Without a doubt, the discovery of penicillin and consequently, antibiotics was one of the greatest health achievements of the 20thcentury. From Alexander Fleming’s initial finding of a mold juice that could kill harmful bacteria, to the large-scale production of penicillin during WWII, antibiotics have become a necessity in health care treatment today.4 While today, the use of antibiotics as appropriate therapy for bacterial infections is standard, there is a developing complacency that has the potential to disrupt the entire frame of health care.
From a pharmacy-based perspective in an ideal world, antibiotic use in general would be reserved for only after identification of the offending agent in order to minimize unnecessary exposure of antimicrobial mechanisms to bacteria. Essentially, when treating a bacterial infection, what doesn’t completely eradicate it can make it stronger. Bacteria reproduce at an exponentially fast rate and with each generation comes new genes, genes that can code for resistance to certain antibiotics. This process is known as acquired resistance, where a bacterium that has been sensitive to antibiotics develops resistance through either mutation or by acquisition of new DNA.1 This was a gross oversimplification of antibiotic resistance, however, the principle of it is that overuse of antibiotics can lead to the growth of “superbugs”, antibiotic-resistant threats that remain extremely difficult to control.
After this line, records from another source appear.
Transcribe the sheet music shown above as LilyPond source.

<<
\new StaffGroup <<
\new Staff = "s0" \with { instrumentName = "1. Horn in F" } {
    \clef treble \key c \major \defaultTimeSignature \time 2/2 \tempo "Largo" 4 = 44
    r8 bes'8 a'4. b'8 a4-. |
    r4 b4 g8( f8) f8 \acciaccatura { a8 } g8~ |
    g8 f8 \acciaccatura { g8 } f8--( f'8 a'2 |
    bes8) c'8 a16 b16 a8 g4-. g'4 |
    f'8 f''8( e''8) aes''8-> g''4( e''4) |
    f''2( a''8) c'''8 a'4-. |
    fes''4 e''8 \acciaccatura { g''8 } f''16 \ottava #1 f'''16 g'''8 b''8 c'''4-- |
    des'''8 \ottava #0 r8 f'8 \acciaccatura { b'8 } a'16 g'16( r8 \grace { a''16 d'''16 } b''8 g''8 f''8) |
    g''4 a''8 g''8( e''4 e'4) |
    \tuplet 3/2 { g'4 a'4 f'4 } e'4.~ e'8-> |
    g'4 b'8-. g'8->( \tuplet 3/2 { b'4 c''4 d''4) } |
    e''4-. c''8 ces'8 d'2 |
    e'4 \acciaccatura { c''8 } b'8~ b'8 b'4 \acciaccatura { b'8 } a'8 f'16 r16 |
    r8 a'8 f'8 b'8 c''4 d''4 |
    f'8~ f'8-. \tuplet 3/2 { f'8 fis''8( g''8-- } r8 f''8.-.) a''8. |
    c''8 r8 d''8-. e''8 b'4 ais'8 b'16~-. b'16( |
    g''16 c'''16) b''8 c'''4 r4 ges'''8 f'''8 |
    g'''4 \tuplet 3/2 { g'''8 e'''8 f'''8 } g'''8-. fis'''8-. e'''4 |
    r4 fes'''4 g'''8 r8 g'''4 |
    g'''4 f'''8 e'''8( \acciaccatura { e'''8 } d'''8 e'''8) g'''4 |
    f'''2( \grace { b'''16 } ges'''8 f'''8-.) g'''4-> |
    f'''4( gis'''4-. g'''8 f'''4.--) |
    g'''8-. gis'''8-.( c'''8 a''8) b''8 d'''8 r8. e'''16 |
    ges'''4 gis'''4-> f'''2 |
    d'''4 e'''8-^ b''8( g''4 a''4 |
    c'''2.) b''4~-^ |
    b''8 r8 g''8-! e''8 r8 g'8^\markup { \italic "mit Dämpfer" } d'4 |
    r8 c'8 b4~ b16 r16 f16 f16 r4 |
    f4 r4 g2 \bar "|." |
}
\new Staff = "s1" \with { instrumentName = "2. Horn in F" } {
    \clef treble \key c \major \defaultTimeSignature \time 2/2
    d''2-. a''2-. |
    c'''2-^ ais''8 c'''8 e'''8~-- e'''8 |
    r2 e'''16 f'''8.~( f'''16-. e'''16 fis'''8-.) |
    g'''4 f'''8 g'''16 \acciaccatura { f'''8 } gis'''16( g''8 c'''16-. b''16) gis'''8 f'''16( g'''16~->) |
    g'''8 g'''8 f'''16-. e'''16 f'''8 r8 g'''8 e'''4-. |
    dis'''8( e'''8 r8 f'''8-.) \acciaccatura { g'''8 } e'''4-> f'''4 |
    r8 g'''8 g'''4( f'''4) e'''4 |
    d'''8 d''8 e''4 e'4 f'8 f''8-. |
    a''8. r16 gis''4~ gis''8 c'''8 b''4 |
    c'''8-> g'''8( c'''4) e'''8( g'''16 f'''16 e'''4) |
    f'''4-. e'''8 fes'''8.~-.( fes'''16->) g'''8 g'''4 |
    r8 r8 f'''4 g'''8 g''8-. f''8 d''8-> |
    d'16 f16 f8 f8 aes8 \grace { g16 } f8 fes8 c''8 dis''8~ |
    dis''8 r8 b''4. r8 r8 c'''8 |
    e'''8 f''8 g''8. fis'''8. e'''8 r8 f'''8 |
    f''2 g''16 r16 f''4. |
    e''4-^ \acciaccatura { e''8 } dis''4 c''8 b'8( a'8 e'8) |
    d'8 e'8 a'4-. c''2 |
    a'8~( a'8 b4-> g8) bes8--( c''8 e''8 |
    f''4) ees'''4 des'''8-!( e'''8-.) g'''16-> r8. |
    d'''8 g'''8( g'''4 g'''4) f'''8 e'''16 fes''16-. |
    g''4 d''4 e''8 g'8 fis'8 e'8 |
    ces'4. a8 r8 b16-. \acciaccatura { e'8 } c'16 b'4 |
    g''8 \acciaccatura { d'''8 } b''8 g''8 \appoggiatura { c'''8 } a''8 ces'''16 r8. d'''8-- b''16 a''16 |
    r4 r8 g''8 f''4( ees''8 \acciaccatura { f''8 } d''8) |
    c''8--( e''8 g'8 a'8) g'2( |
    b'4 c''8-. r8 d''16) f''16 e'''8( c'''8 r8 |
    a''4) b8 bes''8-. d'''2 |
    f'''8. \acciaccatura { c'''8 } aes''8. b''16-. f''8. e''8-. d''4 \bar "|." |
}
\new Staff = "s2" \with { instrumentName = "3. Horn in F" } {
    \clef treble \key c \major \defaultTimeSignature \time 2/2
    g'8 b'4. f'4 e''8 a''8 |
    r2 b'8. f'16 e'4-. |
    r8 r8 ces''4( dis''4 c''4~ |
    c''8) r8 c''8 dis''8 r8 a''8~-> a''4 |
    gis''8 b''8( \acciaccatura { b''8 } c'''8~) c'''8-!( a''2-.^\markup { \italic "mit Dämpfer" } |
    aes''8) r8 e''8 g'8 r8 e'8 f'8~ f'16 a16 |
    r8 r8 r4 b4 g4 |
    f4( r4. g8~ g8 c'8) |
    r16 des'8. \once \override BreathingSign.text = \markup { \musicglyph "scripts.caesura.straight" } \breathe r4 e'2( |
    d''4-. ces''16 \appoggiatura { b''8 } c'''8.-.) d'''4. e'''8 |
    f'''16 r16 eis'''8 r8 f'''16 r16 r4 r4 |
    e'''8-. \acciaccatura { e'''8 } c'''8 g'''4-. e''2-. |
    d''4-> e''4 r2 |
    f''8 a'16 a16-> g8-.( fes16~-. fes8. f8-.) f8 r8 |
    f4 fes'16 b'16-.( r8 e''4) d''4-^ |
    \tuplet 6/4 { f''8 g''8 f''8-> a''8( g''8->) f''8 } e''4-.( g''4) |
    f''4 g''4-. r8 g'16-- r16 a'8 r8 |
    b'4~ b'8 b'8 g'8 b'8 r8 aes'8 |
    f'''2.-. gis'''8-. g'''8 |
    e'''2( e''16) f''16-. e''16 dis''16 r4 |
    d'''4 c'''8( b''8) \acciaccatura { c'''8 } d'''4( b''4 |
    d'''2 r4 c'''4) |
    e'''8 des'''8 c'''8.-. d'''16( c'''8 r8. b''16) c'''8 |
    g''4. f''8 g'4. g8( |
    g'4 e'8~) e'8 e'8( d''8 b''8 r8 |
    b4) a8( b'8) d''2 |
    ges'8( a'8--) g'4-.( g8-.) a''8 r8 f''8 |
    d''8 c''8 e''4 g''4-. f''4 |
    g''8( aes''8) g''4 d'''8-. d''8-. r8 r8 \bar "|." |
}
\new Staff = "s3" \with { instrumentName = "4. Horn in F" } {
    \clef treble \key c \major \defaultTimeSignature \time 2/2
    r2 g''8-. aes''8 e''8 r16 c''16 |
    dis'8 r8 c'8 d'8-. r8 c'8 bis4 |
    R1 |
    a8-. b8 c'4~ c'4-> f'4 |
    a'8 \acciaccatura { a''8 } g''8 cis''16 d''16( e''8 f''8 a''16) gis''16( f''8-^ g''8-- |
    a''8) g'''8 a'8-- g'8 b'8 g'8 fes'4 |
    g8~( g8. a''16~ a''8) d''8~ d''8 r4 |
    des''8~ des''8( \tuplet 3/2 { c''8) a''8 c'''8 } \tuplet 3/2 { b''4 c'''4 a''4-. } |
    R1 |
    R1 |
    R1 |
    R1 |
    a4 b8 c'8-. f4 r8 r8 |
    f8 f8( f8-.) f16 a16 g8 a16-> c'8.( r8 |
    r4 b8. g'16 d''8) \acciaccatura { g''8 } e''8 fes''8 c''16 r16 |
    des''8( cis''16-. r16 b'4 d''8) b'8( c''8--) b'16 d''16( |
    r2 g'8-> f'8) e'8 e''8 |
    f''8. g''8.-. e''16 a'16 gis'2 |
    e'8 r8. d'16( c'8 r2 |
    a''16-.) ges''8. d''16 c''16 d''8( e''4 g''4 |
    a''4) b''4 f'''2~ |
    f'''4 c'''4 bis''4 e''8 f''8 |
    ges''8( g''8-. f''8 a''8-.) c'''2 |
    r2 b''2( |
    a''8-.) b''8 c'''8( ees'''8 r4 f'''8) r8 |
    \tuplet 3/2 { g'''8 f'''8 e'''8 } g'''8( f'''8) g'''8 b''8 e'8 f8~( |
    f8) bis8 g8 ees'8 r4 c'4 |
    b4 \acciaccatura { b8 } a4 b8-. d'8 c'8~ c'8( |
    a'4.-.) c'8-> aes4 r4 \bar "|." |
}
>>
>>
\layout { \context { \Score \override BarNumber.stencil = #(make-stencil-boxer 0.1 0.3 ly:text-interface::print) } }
Some examples of these as stated by the Center for Disease Control (CDC) are Carbapenem-resistant Enterobacteriaceae (CRE), Methicillin-resistant Staphylcoccus aureus (MRSA), Extended-spectrum B-lactamase producing Enterobacteriaceae, Vancomycin-resistant Enteroccus (VRE), Multi-drug resistant Pseudomonas aeruginosa, and Multi-drug resistant Acinetobacter.3 These are bacteria that have already been seen in health centers throughout the United States and present a great threat to mortality.
A study from 1996 published in JAMA surmised that the multiresistant organisms currently surveyed could be a grim warning of the possibility of the post antibiotic era without judicious use of antibiotics.2 To think that there is no doubt that without a future plan on the widespread use of antibiotics, the human species will face unprecedented consequences. One of the first steps to combat this is to identify the problem and start a discussion among all parties involved in healthcare in order to spread awareness.
As a fellow of VCHI, I along with other health care stakeholders in Virginia are committed to improving our health care system in order to better serve patients. Recently, VCHI utilized the Milliman MedInsight Health Waste Calculator in conjunction with the Virginia All-Payer Claims Database to develop a report that identifies health care services deemed to be low-value by the Choosing Wisely initiative. The 2016 report will be published in the near future and addresses low-value measures such as the ordering of antibiotics for adenoviral conjunctivitis, imaging for low back pain within the first 6 weeks of pain, and one especially pertinent measure: the prescription of oral antibiotics for patients with upper respiratory tract infections or ear infections. There is clearly a connection between low-value care and financial savings and some measures such as “prescribing of oral antibiotics for viral infection” have much farther implications into things such as the growth of antimicrobial resistance itself. Look out for the 2016 Virginia Low Value Services Report as it should prove to be a useful tool in creating dialogue between provides and patients on the value of health care services and the consequence certain measures can have on Virginia and the nation.
- Hawkey PM. The origins and molecular basis of antibiotic resistance. BMJ. 1998;317(7159):657-60.
- Tenover FC, Hughes JM. The challenges of emerging infectious diseases. Development and spread of multiply-resistant bacterial pathogens. JAMA. 1996;275(4):300-4.